Today, dirtied feathers. The University of Houston presents this series about the machines that make our civilization run, and the people whose ingenuity created them.

She had a special fondness for peafowl - the cocks strutting, the hens largely ignoring the males' flamboyant display of feathers. Oh, there'd been ducks, geese, pheasants and turkeys. And she'd raised them by the flock, gaggle, nide, and rafter. But she gravitated toward peafowl, with more than forty roaming her farm. At least that's what she told people, though by her own admission she'd stopped counting.

Flannery O'Connor and peacock

Flannery O'Connor and peacock
  Photo Credit: Flickr

Celebrated author Flannery O'Connor was born in Savannah, Georgia in 1925, where both the era and locale would shape her writing, as would her Catholic upbringing. Attended to by a devoted mother, O'Connor kept to herself as a child, in later years describing herself as "a pigeon-toed, only child with a receding chin and a you-leave-me-alone-or-I'll-bite-you complex."

O'Connor attended the Georgia State College for Women, where in addition to editing the school's literary magazine she proved a prolific cartoonist. She went on to study journalism at the University of Iowa, but soon realized journalism wasn't her calling and sought to enter the school's prestigious creative writing program. According to the program's director, when the two first met, her Georgian accent was so pronounced he couldn't understand what she said, and he embarrassedly asked her to carry on the conversation by writing down her words.

• ENTRIES SUPPLIED
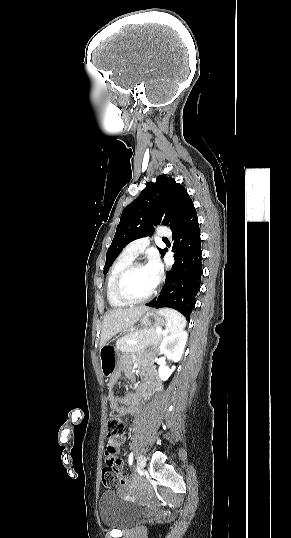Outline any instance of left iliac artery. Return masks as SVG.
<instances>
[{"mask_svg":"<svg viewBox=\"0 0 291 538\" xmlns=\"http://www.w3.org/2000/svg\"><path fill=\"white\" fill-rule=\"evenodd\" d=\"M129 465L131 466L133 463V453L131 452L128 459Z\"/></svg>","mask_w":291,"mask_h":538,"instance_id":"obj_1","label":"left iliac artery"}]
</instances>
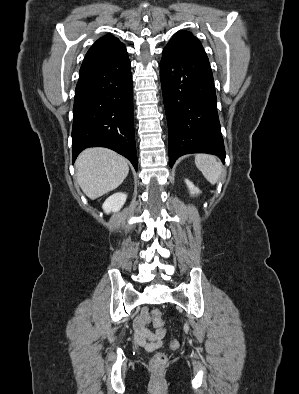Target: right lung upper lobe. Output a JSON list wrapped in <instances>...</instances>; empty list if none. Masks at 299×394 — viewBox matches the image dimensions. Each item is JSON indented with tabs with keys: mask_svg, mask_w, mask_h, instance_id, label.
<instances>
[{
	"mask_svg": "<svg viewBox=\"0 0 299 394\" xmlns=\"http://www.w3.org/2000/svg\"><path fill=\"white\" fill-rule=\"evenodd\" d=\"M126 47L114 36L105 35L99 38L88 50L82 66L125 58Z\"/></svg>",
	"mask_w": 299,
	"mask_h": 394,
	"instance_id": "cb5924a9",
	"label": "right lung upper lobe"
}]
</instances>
==
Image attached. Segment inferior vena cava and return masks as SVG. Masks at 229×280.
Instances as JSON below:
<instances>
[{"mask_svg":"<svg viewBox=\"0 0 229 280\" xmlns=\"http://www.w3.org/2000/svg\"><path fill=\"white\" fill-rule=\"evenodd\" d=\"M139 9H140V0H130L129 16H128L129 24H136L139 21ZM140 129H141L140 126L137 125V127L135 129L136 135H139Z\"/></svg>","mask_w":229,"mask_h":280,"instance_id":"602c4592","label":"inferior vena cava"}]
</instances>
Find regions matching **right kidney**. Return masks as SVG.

• DIRECTIVES
• A. Translate this sentence from the Flannery O'Connor piece into Spanish: "Celebrated author Flannery O'Connor was born in Savannah, Georgia in 1925, where both the era and locale would shape her writing, as would her Catholic upbringing."
• B. Write the next part of the Flannery O'Connor piece, starting right after its last sentence.

• THE ANSWERS
• A. La célebre autora Flannery O'Connor nació en Savannah, Georgia, en 1925, donde tanto la época como el lugar moldearían su escritura, al igual que su educación católica.

• B.
O'Connor's work ethic, intelligence, and her innate writing ability quickly caught the attention of her professors and propelled her into a circle of successful writers and agents. Early critics of her writing faulted it for being grotesque - strange people in disturbing situations with troubling consequences. Yet, the grotesque was always important to the narrative. When a boy drowns in a river, returning to the site where he'd been baptized by a backwater preacher, we're left to ponder all that led to the tragedy. Such were the conjurings of an unassuming Catholic girl - a fact many readers couldn't seem to accept.

Baptism by immersion in the Mississippi River, May 29, 1938: ankle-deep in water

Baptism by immersion in the Mississippi River, May 29, 1938: ankle-deep in water
  Photo Credit: Picryl

O'Connor's work isn't easily pigeonholed, though for me the world from which her creations spread forth can be glimpsed in a reminiscence from her childhood. Looking back to the time she learned of guardian angels from the nuns where she attended school, O'Connor wrote "I developed something the Freudians have not yet named - Antiangel aggression ... It was my habit to seclude myself in a locked room every so often and with a fierce (and evil) face, whirl around in a circle with my fists knotted, socking the angel ... My dislike of him was poisonous. I'm sure I even kicked at him and landed on the floor. You couldn't hurt an angel but I would have been happy to know I dirtied his feathers."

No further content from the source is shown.